■ **PROBLEM**
Your answer should be the full data, transcribed exactly, with no pictures in it.

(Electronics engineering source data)
= Beginning of Section =

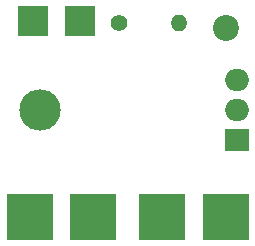
<source format=gbr>
%TF.GenerationSoftware,KiCad,Pcbnew,8.0.1*%
%TF.CreationDate,2025-01-10T19:22:40-08:00*%
%TF.ProjectId,pulltab,70756c6c-7461-4622-9e6b-696361645f70,rev?*%
%TF.SameCoordinates,Original*%
%TF.FileFunction,Soldermask,Top*%
%TF.FilePolarity,Negative*%
%FSLAX46Y46*%
G04 Gerber Fmt 4.6, Leading zero omitted, Abs format (unit mm)*
G04 Created by KiCad (PCBNEW 8.0.1) date 2025-01-10 19:22:40*
%MOMM*%
%LPD*%
G01*
G04 APERTURE LIST*
%ADD10C,2.200000*%
%ADD11O,3.500000X3.500000*%
%ADD12R,2.000000X1.905000*%
%ADD13O,2.000000X1.905000*%
%ADD14R,2.500000X2.500000*%
%ADD15R,4.000000X4.000000*%
%ADD16C,1.400000*%
%ADD17O,1.400000X1.400000*%
G04 APERTURE END LIST*
D10*
%TO.C,H1*%
X141122400Y-62534800D03*
%TD*%
D11*
%TO.C,Q1*%
X125374400Y-69443600D03*
D12*
X142034400Y-71983600D03*
D13*
X142034400Y-69443600D03*
X142034400Y-66903601D03*
%TD*%
D14*
%TO.C,J1*%
X128778000Y-61925200D03*
%TD*%
D15*
%TO.C,J4*%
X124510800Y-78486000D03*
%TD*%
%TO.C,J6*%
X129895600Y-78486000D03*
%TD*%
%TO.C,J2*%
X135737600Y-78486000D03*
%TD*%
D16*
%TO.C,R1*%
X132080000Y-62128400D03*
D17*
X137159999Y-62128400D03*
%TD*%
D14*
%TO.C,J5*%
X124815600Y-61925200D03*
%TD*%
D15*
%TO.C,J7*%
X141122400Y-78486000D03*
%TD*%
M02*

</source>
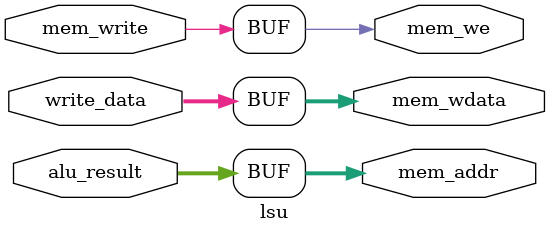
<source format=sv>
module lsu (

  // ------------------------------------------------------------
  // Execute Stage Inputs
  // ------------------------------------------------------------
  input  logic [31:0] alu_result,   // Computed address
  input  logic [31:0] write_data,   // Data to store
  input  logic        mem_write,    // Store enable

  // ------------------------------------------------------------
  // Memory Interface Outputs
  // ------------------------------------------------------------
  output logic [31:0] mem_addr,     // Address to memory
  output logic [31:0] mem_wdata,    // Data to memory
  output logic        mem_we        // Write enable

);

  // ============================================================
  // LX32 Load/Store Unit (LSU)
  // ============================================================
  // Minimal pass-through LSU for single-cycle memory interface.
  //
  // Design Principles:
  //   - Pure combinational datapath
  //   - No internal state
  //   - Clear separation between execute and memory stages
  //   - Tool-friendly (no qualifiers, no implicit latches)
  // ============================================================


  // ------------------------------------------------------------
  // Memory Mapping
  // ------------------------------------------------------------
  assign mem_addr  = alu_result;
  assign mem_wdata = write_data;
  assign mem_we    = mem_write;

endmodule

</source>
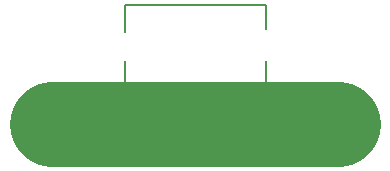
<source format=gto>
%TF.GenerationSoftware,KiCad,Pcbnew,4.0.5-e0-6337~49~ubuntu16.04.1*%
%TF.CreationDate,2017-01-29T13:14:06-08:00*%
%TF.ProjectId,2x4-12mm-Square-SMT-Pushbutton,3278342D31326D6D2D5371756172652D,v1.0*%
%TF.FileFunction,Legend,Top*%
%FSLAX46Y46*%
G04 Gerber Fmt 4.6, Leading zero omitted, Abs format (unit mm)*
G04 Created by KiCad (PCBNEW 4.0.5-e0-6337~49~ubuntu16.04.1) date Sun Jan 29 13:14:06 2017*
%MOMM*%
%LPD*%
G01*
G04 APERTURE LIST*
%ADD10C,0.350000*%
%ADD11C,7.200000*%
%ADD12C,0.152400*%
G04 APERTURE END LIST*
D10*
D11*
X152654000Y-103124000D02*
X128397000Y-103124000D01*
D12*
X146551000Y-97770000D02*
X146551000Y-98020000D01*
X146551000Y-98020000D02*
X146551000Y-100270000D01*
X146551000Y-105020000D02*
X146551000Y-102770000D01*
X134551000Y-105020000D02*
X146551000Y-105020000D01*
X134551000Y-102770000D02*
X134551000Y-105020000D01*
X134551000Y-97770000D02*
X134551000Y-100270000D01*
X134551000Y-93020000D02*
X134551000Y-95270000D01*
X146551000Y-93020000D02*
X146551000Y-95020000D01*
X134551000Y-93020000D02*
X146551000Y-93020000D01*
M02*

</source>
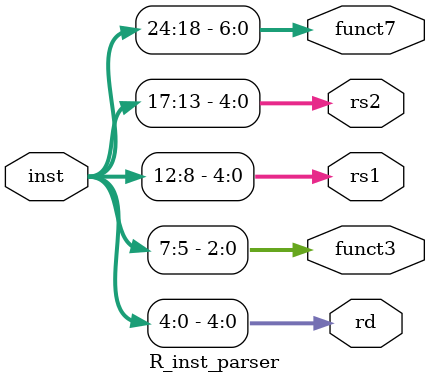
<source format=v>
`timescale 1ns / 1ps



module R_inst_parser(
input [24:0] inst,
output [4:0] rd,
output [2:0] funct3,
output [4:0] rs1,
output [4:0] rs2,
output [6:0] funct7 
);
 
assign funct3 = inst[7:5];
assign funct7 = inst[24:18];
assign rs1 = inst[12:8];
assign rs2 = inst[17:13];
assign rd = inst[4:0];

endmodule

</source>
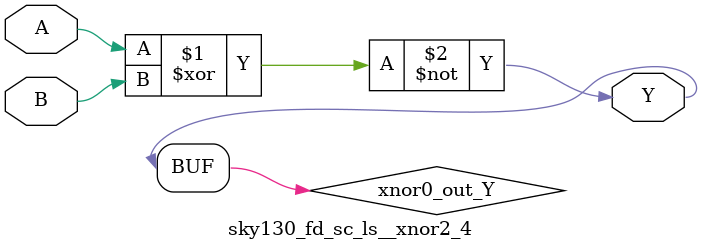
<source format=v>
/*
 * Copyright 2020 The SkyWater PDK Authors
 *
 * Licensed under the Apache License, Version 2.0 (the "License");
 * you may not use this file except in compliance with the License.
 * You may obtain a copy of the License at
 *
 *     https://www.apache.org/licenses/LICENSE-2.0
 *
 * Unless required by applicable law or agreed to in writing, software
 * distributed under the License is distributed on an "AS IS" BASIS,
 * WITHOUT WARRANTIES OR CONDITIONS OF ANY KIND, either express or implied.
 * See the License for the specific language governing permissions and
 * limitations under the License.
 *
 * SPDX-License-Identifier: Apache-2.0
*/


`ifndef SKY130_FD_SC_LS__XNOR2_4_FUNCTIONAL_V
`define SKY130_FD_SC_LS__XNOR2_4_FUNCTIONAL_V

/**
 * xnor2: 2-input exclusive NOR.
 *
 *        Y = !(A ^ B)
 *
 * Verilog simulation functional model.
 */

`timescale 1ns / 1ps
`default_nettype none

`celldefine
module sky130_fd_sc_ls__xnor2_4 (
    Y,
    A,
    B
);

    // Module ports
    output Y;
    input  A;
    input  B;

    // Local signals
    wire xnor0_out_Y;

    //   Name   Output       Other arguments
    xnor xnor0 (xnor0_out_Y, A, B           );
    buf  buf0  (Y          , xnor0_out_Y    );

endmodule
`endcelldefine

`default_nettype wire
`endif  // SKY130_FD_SC_LS__XNOR2_4_FUNCTIONAL_V

</source>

= End of Section =

■ **SOLVED EXERCISE**
<source format=gbr>
%TF.GenerationSoftware,KiCad,Pcbnew,8.0.1*%
%TF.CreationDate,2025-01-10T19:22:40-08:00*%
%TF.ProjectId,pulltab,70756c6c-7461-4622-9e6b-696361645f70,rev?*%
%TF.SameCoordinates,Original*%
%TF.FileFunction,Soldermask,Top*%
%TF.FilePolarity,Negative*%
%FSLAX46Y46*%
G04 Gerber Fmt 4.6, Leading zero omitted, Abs format (unit mm)*
G04 Created by KiCad (PCBNEW 8.0.1) date 2025-01-10 19:22:40*
%MOMM*%
%LPD*%
G01*
G04 APERTURE LIST*
%ADD10C,2.200000*%
%ADD11O,3.500000X3.500000*%
%ADD12R,2.000000X1.905000*%
%ADD13O,2.000000X1.905000*%
%ADD14R,2.500000X2.500000*%
%ADD15R,4.000000X4.000000*%
%ADD16C,1.400000*%
%ADD17O,1.400000X1.400000*%
G04 APERTURE END LIST*
D10*
%TO.C,H1*%
X141122400Y-62534800D03*
%TD*%
D11*
%TO.C,Q1*%
X125374400Y-69443600D03*
D12*
X142034400Y-71983600D03*
D13*
X142034400Y-69443600D03*
X142034400Y-66903601D03*
%TD*%
D14*
%TO.C,J1*%
X128778000Y-61925200D03*
%TD*%
D15*
%TO.C,J4*%
X124510800Y-78486000D03*
%TD*%
%TO.C,J6*%
X129895600Y-78486000D03*
%TD*%
%TO.C,J2*%
X135737600Y-78486000D03*
%TD*%
D16*
%TO.C,R1*%
X132080000Y-62128400D03*
D17*
X137159999Y-62128400D03*
%TD*%
D14*
%TO.C,J5*%
X124815600Y-61925200D03*
%TD*%
D15*
%TO.C,J7*%
X141122400Y-78486000D03*
%TD*%
M02*

</source>
<source format=sv>
module lsu (

  // ------------------------------------------------------------
  // Execute Stage Inputs
  // ------------------------------------------------------------
  input  logic [31:0] alu_result,   // Computed address
  input  logic [31:0] write_data,   // Data to store
  input  logic        mem_write,    // Store enable

  // ------------------------------------------------------------
  // Memory Interface Outputs
  // ------------------------------------------------------------
  output logic [31:0] mem_addr,     // Address to memory
  output logic [31:0] mem_wdata,    // Data to memory
  output logic        mem_we        // Write enable

);

  // ============================================================
  // LX32 Load/Store Unit (LSU)
  // ============================================================
  // Minimal pass-through LSU for single-cycle memory interface.
  //
  // Design Principles:
  //   - Pure combinational datapath
  //   - No internal state
  //   - Clear separation between execute and memory stages
  //   - Tool-friendly (no qualifiers, no implicit latches)
  // ============================================================


  // ------------------------------------------------------------
  // Memory Mapping
  // ------------------------------------------------------------
  assign mem_addr  = alu_result;
  assign mem_wdata = write_data;
  assign mem_we    = mem_write;

endmodule

</source>
<source format=gto>
%TF.GenerationSoftware,KiCad,Pcbnew,4.0.5-e0-6337~49~ubuntu16.04.1*%
%TF.CreationDate,2017-01-29T13:14:06-08:00*%
%TF.ProjectId,2x4-12mm-Square-SMT-Pushbutton,3278342D31326D6D2D5371756172652D,v1.0*%
%TF.FileFunction,Legend,Top*%
%FSLAX46Y46*%
G04 Gerber Fmt 4.6, Leading zero omitted, Abs format (unit mm)*
G04 Created by KiCad (PCBNEW 4.0.5-e0-6337~49~ubuntu16.04.1) date Sun Jan 29 13:14:06 2017*
%MOMM*%
%LPD*%
G01*
G04 APERTURE LIST*
%ADD10C,0.350000*%
%ADD11C,7.200000*%
%ADD12C,0.152400*%
G04 APERTURE END LIST*
D10*
D11*
X152654000Y-103124000D02*
X128397000Y-103124000D01*
D12*
X146551000Y-97770000D02*
X146551000Y-98020000D01*
X146551000Y-98020000D02*
X146551000Y-100270000D01*
X146551000Y-105020000D02*
X146551000Y-102770000D01*
X134551000Y-105020000D02*
X146551000Y-105020000D01*
X134551000Y-102770000D02*
X134551000Y-105020000D01*
X134551000Y-97770000D02*
X134551000Y-100270000D01*
X134551000Y-93020000D02*
X134551000Y-95270000D01*
X146551000Y-93020000D02*
X146551000Y-95020000D01*
X134551000Y-93020000D02*
X146551000Y-93020000D01*
M02*

</source>
<source format=v>
`timescale 1ns / 1ps



module R_inst_parser(
input [24:0] inst,
output [4:0] rd,
output [2:0] funct3,
output [4:0] rs1,
output [4:0] rs2,
output [6:0] funct7 
);
 
assign funct3 = inst[7:5];
assign funct7 = inst[24:18];
assign rs1 = inst[12:8];
assign rs2 = inst[17:13];
assign rd = inst[4:0];

endmodule

</source>
<source format=v>
/*
 * Copyright 2020 The SkyWater PDK Authors
 *
 * Licensed under the Apache License, Version 2.0 (the "License");
 * you may not use this file except in compliance with the License.
 * You may obtain a copy of the License at
 *
 *     https://www.apache.org/licenses/LICENSE-2.0
 *
 * Unless required by applicable law or agreed to in writing, software
 * distributed under the License is distributed on an "AS IS" BASIS,
 * WITHOUT WARRANTIES OR CONDITIONS OF ANY KIND, either express or implied.
 * See the License for the specific language governing permissions and
 * limitations under the License.
 *
 * SPDX-License-Identifier: Apache-2.0
*/


`ifndef SKY130_FD_SC_LS__XNOR2_4_FUNCTIONAL_V
`define SKY130_FD_SC_LS__XNOR2_4_FUNCTIONAL_V

/**
 * xnor2: 2-input exclusive NOR.
 *
 *        Y = !(A ^ B)
 *
 * Verilog simulation functional model.
 */

`timescale 1ns / 1ps
`default_nettype none

`celldefine
module sky130_fd_sc_ls__xnor2_4 (
    Y,
    A,
    B
);

    // Module ports
    output Y;
    input  A;
    input  B;

    // Local signals
    wire xnor0_out_Y;

    //   Name   Output       Other arguments
    xnor xnor0 (xnor0_out_Y, A, B           );
    buf  buf0  (Y          , xnor0_out_Y    );

endmodule
`endcelldefine

`default_nettype wire
`endif  // SKY130_FD_SC_LS__XNOR2_4_FUNCTIONAL_V

</source>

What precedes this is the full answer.